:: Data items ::
━━━━━━━━━━━━━━━━━━━━━━━━━━━━━━

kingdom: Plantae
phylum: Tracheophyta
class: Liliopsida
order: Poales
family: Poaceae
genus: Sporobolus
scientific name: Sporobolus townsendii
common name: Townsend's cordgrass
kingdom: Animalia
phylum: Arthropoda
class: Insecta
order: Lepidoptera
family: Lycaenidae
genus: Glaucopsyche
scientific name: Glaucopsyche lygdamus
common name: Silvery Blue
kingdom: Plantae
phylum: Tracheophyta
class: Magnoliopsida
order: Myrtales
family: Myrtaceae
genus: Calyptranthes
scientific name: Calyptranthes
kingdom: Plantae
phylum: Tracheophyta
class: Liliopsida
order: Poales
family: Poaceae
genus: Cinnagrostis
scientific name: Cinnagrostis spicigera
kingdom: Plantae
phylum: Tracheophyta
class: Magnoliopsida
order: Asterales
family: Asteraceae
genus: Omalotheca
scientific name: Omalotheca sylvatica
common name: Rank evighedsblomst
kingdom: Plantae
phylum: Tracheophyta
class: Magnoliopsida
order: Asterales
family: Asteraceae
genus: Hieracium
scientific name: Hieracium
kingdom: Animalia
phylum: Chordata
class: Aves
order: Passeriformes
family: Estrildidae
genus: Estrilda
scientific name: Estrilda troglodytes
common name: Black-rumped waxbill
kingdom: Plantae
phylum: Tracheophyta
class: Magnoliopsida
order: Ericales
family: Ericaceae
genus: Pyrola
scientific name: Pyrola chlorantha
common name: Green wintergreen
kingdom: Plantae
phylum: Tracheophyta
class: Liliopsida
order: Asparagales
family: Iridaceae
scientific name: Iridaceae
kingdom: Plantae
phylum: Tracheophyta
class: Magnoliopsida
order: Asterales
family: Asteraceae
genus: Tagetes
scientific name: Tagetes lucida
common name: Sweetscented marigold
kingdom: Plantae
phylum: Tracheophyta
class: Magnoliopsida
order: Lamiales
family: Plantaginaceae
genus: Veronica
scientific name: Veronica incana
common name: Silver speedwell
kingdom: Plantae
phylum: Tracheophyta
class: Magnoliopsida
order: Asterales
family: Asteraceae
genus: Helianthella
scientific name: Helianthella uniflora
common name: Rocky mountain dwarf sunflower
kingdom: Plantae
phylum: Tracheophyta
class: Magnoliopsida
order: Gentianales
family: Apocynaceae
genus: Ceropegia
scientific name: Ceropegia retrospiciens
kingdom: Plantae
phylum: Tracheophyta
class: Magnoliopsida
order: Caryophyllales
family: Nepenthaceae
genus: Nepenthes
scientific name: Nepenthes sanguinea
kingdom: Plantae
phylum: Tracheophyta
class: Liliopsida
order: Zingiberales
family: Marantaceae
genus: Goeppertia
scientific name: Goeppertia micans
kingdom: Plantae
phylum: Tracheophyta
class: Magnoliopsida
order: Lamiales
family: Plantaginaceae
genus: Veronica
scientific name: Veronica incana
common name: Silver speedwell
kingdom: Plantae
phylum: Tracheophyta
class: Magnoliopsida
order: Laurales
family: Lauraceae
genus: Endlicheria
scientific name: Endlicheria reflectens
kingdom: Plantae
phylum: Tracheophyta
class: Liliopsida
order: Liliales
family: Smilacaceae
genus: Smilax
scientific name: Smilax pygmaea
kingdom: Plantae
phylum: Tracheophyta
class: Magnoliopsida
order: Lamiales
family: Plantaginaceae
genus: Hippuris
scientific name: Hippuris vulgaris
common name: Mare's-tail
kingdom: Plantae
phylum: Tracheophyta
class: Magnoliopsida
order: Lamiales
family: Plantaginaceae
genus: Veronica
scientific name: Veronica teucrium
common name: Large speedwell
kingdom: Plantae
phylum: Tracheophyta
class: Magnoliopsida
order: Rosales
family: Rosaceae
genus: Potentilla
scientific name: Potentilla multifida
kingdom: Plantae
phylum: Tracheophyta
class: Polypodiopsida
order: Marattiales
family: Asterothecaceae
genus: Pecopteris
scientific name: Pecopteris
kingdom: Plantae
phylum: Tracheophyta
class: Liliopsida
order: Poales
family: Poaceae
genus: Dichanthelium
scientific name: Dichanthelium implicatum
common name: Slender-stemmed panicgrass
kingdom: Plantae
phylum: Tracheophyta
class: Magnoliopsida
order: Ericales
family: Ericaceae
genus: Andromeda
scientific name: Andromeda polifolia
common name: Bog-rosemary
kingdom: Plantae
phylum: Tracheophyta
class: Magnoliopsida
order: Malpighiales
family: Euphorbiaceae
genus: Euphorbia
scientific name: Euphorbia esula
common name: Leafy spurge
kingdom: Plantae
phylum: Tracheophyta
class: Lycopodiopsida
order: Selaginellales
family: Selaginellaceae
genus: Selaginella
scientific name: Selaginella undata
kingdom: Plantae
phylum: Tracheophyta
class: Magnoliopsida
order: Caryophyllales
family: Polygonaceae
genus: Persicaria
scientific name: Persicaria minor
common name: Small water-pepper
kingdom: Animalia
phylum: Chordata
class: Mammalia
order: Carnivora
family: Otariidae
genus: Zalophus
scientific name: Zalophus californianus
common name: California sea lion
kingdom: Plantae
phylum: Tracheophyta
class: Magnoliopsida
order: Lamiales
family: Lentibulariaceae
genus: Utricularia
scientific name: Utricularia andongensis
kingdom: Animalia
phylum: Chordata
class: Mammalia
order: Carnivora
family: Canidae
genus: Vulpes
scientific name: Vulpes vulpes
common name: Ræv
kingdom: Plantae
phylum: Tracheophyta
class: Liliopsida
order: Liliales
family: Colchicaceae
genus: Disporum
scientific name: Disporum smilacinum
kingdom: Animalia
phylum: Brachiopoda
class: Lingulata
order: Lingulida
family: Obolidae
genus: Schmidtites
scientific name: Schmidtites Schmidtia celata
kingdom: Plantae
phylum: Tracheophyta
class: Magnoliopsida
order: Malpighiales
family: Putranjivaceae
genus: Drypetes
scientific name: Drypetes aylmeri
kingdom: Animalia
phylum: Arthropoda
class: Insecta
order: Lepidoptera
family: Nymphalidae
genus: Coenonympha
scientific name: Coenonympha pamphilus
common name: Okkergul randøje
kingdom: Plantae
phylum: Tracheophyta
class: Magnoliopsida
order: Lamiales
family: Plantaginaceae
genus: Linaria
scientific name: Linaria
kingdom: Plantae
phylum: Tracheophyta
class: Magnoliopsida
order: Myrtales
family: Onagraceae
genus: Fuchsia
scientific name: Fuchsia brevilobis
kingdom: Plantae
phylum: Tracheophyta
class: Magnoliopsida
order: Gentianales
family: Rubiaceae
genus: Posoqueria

━━━━━━━━━━━━━━━━━━━━━━━━━━━━━━

:: WHAT THE TASK ASKS ::
Convert the lines of the data into a numbered list, starting at the first line and ending at the line that contains "genus: Glaucopsyche", with both included and blank lines left out. Include no lines after that one.

:: RESULT FOR THIS TASK ::
1. kingdom: Plantae
2. phylum: Tracheophyta
3. class: Liliopsida
4. order: Poales
5. family: Poaceae
6. genus: Sporobolus
7. scientific name: Sporobolus townsendii
8. common name: Townsend's cordgrass
9. kingdom: Animalia
10. phylum: Arthropoda
11. class: Insecta
12. order: Lepidoptera
13. family: Lycaenidae
14. genus: Glaucopsyche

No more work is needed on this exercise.